## Set tasks
a) In the dust collector grounding thread, what fitting sits between the cyclone and the PVC line?
b) Using the dust collector grounding thread, explain why jkm312 plans to ground the PVC pipe and blast gates.
c) Continue the dust collector grounding thread from the point where it stops.

## Excerpt

========================

# Question about a static ground for Super Dust Deputy



## jkm312 (Jan 13, 2020)

I have not found this topic mentioned yet. I added an Oneida Super Dust Deputy cyclone to my single stage Jet DC 1100 to convert it to a two stage system. Used 4" pvc sewer pipe and aluminum blast gates. I've not had it up and operational for long. This is the 3rd redesign for the DC. The last two setups I used all ribbed dust collector hose. I put in a static ground the first time, running the wire inside of the hose. No real problems with clogs. The second time I moved the DC across the shop to get it away from the AC vents and filters. Didn't really work as well, too far from the table saw was the main issue I didn't like. Didn't ground it.

I'm the proud owner of a pacemaker. A possible large static shock is not in my best interest so I'm going to ground the pvc pipe and blast gates by wrapping the wire around the pipe and securing it with screws thru the pipe every 12 + inches or so. A continous line all the way to the DC and then connect it to the blower housing for the final ground.

I'll use spades and paddles to be able to take the Cyclone and collection drum out of the line to empty as needed.

My question concerns the cyclone and drum, 30 gallon. How much do those two need to be grounded? Both are plastic. Seems to me that is where a lot of static is possible because of the swirl of air and debris. Between the cyclone and pvc line I have a metal 5" to 4" reducer.

I'm not overly concerned about a dust explosion in a hobby shop like mine, but a static shock makes me cautious.

What is the right way to finish up? Thank you in advance for your consideration and advice


----------



## WhyMe (Feb 15, 2014)

I have a pacemaker and have done alot of research on what can cause problems and typical static electricity shocks won't cause a problem. I have a newer PM that's MRI safe and I even use a mig welder with no issues.


----------



## ibewjon (Oct 2, 2010)

========================

## Data extract

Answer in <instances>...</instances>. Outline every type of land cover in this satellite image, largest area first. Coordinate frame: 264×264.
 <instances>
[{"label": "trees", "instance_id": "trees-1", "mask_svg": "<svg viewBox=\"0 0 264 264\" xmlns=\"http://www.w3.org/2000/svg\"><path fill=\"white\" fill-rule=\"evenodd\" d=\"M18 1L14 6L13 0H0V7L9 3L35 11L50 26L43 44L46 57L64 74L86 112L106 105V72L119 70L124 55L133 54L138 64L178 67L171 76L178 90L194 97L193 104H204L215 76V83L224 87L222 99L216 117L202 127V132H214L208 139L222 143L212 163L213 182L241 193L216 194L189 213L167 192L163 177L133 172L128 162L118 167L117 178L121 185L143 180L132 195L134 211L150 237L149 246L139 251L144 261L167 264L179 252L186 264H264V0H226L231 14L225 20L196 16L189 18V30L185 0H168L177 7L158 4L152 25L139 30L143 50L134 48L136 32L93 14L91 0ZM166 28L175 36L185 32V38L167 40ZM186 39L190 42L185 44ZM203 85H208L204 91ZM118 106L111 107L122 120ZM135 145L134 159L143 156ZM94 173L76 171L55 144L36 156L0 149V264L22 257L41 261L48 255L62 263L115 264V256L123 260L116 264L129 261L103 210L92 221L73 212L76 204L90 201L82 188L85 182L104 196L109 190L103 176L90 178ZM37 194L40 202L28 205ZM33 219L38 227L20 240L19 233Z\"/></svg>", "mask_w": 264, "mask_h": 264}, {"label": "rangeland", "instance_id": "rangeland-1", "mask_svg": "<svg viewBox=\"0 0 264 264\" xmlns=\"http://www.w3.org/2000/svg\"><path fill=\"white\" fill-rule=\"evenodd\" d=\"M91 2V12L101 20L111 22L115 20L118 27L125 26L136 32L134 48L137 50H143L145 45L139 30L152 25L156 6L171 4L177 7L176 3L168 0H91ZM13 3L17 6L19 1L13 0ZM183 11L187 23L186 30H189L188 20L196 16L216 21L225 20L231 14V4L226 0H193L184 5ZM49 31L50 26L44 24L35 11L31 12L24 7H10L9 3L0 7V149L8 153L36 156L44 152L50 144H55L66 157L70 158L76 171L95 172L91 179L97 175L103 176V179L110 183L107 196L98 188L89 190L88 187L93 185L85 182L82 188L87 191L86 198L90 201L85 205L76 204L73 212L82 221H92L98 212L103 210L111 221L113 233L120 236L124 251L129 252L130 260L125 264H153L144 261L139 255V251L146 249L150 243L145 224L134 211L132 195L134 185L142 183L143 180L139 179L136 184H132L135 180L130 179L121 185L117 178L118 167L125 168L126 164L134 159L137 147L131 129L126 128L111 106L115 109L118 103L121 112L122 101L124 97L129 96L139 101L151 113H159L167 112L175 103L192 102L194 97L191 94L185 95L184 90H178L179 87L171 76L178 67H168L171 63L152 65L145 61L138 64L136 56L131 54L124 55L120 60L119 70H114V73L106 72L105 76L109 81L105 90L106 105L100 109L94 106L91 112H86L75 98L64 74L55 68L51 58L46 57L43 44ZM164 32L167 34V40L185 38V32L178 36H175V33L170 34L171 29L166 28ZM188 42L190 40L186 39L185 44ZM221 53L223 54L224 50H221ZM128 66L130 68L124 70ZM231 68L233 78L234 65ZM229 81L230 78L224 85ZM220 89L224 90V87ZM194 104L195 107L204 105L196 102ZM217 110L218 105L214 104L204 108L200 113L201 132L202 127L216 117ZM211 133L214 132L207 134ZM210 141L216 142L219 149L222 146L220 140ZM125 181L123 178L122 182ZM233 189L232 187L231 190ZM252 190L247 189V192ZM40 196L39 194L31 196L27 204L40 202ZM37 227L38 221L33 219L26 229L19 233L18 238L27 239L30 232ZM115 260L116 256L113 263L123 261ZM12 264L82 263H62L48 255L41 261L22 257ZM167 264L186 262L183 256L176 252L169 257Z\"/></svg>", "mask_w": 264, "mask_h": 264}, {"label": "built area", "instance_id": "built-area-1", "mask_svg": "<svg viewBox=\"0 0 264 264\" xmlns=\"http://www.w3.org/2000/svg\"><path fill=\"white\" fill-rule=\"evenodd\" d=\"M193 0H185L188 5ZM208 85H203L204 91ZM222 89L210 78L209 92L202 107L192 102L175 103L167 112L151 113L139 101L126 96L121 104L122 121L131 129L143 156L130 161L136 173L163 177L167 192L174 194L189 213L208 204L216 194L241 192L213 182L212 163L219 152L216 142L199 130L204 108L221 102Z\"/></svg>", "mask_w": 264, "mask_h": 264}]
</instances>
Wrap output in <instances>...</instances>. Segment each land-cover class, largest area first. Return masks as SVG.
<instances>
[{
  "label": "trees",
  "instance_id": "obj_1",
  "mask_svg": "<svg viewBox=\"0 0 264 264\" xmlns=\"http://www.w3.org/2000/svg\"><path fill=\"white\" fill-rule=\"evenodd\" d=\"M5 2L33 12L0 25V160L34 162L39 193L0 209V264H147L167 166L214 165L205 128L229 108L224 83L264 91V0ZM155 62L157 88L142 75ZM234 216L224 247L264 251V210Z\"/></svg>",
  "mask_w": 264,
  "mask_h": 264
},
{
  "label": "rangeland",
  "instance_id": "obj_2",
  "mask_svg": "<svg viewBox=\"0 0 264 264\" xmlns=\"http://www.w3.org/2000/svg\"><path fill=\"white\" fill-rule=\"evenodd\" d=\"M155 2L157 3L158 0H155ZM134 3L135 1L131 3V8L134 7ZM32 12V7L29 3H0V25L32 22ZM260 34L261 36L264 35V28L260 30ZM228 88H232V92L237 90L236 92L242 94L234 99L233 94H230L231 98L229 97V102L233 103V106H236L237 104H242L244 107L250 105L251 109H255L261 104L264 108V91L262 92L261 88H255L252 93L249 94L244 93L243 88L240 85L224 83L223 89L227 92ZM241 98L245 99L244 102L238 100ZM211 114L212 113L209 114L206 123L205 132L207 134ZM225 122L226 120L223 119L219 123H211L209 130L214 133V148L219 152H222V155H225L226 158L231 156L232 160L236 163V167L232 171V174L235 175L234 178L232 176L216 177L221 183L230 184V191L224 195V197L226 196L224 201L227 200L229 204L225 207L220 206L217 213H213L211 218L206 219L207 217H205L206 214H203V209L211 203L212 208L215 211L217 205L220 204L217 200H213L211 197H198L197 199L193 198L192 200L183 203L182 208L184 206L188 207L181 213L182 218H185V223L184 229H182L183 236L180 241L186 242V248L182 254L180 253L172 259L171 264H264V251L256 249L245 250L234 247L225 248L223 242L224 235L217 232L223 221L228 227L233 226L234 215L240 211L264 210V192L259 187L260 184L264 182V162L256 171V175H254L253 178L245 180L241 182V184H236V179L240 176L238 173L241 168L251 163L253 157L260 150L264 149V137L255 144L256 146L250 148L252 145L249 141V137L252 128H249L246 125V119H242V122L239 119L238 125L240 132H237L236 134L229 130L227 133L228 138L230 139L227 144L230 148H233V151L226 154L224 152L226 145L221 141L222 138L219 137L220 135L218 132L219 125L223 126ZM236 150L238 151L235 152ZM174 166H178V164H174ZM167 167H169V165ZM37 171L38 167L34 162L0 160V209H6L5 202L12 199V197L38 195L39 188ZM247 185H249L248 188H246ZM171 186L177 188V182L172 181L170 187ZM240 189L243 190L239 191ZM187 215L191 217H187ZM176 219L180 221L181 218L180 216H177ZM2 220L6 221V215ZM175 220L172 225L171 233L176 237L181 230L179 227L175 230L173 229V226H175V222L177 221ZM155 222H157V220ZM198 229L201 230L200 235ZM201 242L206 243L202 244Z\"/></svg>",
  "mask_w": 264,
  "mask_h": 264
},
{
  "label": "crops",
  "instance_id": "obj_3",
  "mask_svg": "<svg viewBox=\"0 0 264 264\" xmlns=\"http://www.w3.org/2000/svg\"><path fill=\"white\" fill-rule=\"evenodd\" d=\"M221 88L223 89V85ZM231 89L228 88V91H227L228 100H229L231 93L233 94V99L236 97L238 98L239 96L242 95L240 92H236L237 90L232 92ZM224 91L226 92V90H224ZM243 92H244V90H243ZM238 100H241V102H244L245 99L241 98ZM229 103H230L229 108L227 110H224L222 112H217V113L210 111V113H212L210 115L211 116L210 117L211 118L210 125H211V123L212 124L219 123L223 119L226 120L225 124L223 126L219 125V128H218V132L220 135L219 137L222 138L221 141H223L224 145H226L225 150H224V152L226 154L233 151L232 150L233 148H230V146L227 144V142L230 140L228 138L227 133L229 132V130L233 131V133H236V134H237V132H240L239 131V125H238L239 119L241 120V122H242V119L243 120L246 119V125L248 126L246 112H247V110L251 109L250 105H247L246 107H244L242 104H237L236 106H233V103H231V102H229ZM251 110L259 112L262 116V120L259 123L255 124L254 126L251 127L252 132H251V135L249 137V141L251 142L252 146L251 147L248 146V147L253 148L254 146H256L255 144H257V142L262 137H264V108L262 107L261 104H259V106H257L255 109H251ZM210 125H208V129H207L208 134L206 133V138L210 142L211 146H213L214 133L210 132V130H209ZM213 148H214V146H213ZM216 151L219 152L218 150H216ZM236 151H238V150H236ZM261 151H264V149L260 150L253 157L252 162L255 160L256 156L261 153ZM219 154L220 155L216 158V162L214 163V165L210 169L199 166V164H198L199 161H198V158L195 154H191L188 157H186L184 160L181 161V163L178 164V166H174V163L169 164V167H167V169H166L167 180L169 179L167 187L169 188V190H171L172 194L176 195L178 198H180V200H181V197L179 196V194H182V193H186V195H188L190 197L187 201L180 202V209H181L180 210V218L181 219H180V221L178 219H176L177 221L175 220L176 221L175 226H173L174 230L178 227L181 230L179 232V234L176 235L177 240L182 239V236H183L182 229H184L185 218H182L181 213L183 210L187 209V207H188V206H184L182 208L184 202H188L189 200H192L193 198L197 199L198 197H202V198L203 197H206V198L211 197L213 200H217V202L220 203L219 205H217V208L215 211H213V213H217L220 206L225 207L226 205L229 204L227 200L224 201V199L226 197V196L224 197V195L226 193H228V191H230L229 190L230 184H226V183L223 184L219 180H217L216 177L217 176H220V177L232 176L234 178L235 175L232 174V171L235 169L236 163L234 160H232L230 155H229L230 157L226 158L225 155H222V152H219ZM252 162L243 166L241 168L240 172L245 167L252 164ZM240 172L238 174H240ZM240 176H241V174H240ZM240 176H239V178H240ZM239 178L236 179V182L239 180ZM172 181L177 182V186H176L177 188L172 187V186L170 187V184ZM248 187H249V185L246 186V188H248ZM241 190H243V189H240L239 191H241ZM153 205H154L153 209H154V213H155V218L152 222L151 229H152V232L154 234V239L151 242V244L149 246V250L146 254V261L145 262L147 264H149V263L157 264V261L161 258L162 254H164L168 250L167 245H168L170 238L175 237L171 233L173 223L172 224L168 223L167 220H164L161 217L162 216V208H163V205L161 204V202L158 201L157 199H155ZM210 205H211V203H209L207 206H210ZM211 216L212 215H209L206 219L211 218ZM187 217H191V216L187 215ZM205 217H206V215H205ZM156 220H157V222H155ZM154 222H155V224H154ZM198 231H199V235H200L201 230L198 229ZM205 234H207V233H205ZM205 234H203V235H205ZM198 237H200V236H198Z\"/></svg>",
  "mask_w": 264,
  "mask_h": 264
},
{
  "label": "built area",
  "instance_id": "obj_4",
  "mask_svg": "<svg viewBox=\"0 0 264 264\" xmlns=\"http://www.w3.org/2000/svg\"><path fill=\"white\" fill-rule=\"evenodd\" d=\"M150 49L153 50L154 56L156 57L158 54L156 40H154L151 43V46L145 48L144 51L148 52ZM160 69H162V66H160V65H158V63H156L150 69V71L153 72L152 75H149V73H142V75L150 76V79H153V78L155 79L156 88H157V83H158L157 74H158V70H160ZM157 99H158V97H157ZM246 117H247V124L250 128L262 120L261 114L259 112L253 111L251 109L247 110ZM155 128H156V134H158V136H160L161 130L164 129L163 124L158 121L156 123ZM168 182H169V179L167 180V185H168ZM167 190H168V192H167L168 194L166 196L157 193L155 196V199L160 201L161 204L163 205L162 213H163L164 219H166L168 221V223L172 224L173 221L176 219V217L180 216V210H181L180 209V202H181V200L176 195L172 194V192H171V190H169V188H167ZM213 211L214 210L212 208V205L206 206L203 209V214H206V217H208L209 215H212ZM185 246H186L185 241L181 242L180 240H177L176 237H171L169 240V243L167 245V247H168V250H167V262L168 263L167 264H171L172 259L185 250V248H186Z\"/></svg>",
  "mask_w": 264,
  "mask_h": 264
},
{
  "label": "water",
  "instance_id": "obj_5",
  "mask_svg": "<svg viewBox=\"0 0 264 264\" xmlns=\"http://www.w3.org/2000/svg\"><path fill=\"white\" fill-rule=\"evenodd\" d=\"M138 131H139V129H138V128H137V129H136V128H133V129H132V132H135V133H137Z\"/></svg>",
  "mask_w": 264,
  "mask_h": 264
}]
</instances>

========================

## Answer list
a) A metal 5" to 4" reducer.

b) jkm312 has a pacemaker, and a possibly large static shock is not in jkm312's best interest. The plan is to wrap wire around the pipe, secure it with screws every 12 or so inches, and run it continuously to the blower housing for the final ground.

c)
I don't know anything about pace makers. If you don't want a shock, you can either use a steel cyclone, or if it is still made, there was a static dissapating cyclone made from a special plastic. As for the duct, pvc is an insulator and you can not ground an insulator. I would be using steel duct. I use 26 gauge, 5" Snap Lok. I have seen various methods to remove the static from pvc pipe. I wouldn't give a nickel for any one of them. One person says he grounded pvc by wrapping foil tape in a spiral around the pipe. I tested foil tape on steel duct. The problem is the adhesive on the tape is an insulator. I tested the connection from the tape to the duct with a Fluke 87-V meter, and the resistance was too high to be called an effective ground. Screws through the pvc can at most bleed static from that point. Wrapping bare wire around the pvc results in a similar poor ground connection. If no shock is critical to your life, don't take a chance. Steel is about the same or cheaper than pvc in my experience. That is another reason I used it. Stay safe.


----------



## clagwell (Dec 20, 2018)

Your SDD is made from static dissipative HDPE. It can and should be grounded the same way you ground a metal body cyclone.

ibewjon is correct about the PVC. It's an insulator and can't be grounded.

Dust sliding along the inside surface will lose an electron to the PVC surface, picking up a positive charge and leaving a negative charge on the inner wall of the pipe. You can't stop it from happening and you can't remove the charge in the pipe. It can only leak away on it's own.

A grounded wire wrapped around the pipe doesn't discharge the inside of the pipe. Instead, it works by shielding you from the effects of that charge ("Electric Field"). It does this by pulling an equal but opposite charge from ground and effectively "cancelling out" the pipe's charge.

There's no need for anything conductive inside the pipe. It won't do any thing unless you line the entire inner surface.

I agree with ibewjon's recommendation. Use 5" snaplock. No static and it has one third the pressure loss of 4". You'll have much better airflow in addition to eliminating any static problems in the ducts.

For flex hose, use the kind with a wire spiral and ground that.


----------



## rwe2156 (May 7, 2014)

I do experience some static in my ducts, not enough to ever shock me, just make my arm hair stand up, that said I live in a fairly humid environment.

But I have gotten zapped bad enough touching an aluminum blast gate, so I grounded them.

Off topic, but next time you remodel, go with 6" ducts, your system will perform much better even with the cyclone. I have the exact same set up you have.


----------



## EarlS (Dec 21, 2011)

There are several places (Rockler, Peachtree) that sell kits with some copper wire that you can connect to your system with duct tap, metal straps, or whatever that can be used to make a circuit to dissipate the static electricity build up.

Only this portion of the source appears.